Stored data entries
══════════

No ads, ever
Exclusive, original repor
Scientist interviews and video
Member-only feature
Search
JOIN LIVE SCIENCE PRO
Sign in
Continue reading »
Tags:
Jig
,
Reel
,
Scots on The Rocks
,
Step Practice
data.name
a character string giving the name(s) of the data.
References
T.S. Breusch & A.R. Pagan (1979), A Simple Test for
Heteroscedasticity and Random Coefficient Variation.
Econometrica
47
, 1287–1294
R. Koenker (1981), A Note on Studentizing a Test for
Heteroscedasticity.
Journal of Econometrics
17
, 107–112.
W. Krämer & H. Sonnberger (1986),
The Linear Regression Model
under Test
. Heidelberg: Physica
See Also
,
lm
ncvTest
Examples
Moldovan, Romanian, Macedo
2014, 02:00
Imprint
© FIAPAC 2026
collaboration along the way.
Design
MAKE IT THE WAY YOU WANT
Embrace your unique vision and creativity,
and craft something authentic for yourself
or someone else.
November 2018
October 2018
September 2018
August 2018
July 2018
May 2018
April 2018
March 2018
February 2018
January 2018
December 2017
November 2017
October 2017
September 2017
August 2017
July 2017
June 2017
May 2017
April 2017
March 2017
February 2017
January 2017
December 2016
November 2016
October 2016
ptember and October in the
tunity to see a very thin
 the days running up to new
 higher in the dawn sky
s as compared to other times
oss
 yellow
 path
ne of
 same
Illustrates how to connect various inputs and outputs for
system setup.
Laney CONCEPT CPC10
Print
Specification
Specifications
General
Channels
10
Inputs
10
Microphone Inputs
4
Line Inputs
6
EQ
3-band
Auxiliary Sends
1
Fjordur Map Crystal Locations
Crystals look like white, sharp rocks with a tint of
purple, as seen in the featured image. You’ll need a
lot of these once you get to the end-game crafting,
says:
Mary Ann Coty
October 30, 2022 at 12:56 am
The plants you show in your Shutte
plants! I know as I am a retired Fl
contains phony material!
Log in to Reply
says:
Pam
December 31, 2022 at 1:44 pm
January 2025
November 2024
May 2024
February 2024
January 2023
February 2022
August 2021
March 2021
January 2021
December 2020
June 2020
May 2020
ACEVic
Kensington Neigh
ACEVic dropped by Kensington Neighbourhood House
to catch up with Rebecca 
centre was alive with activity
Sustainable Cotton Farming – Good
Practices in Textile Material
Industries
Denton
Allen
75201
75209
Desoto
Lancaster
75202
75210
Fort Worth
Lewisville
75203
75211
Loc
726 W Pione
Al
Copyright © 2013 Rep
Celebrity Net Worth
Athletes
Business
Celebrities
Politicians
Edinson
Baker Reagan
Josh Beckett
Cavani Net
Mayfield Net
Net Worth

══════════

◆ What is expected:
Count of lines holding the string "Worth": please work it out for the entries above and give the number alone.

◆ Response area:
3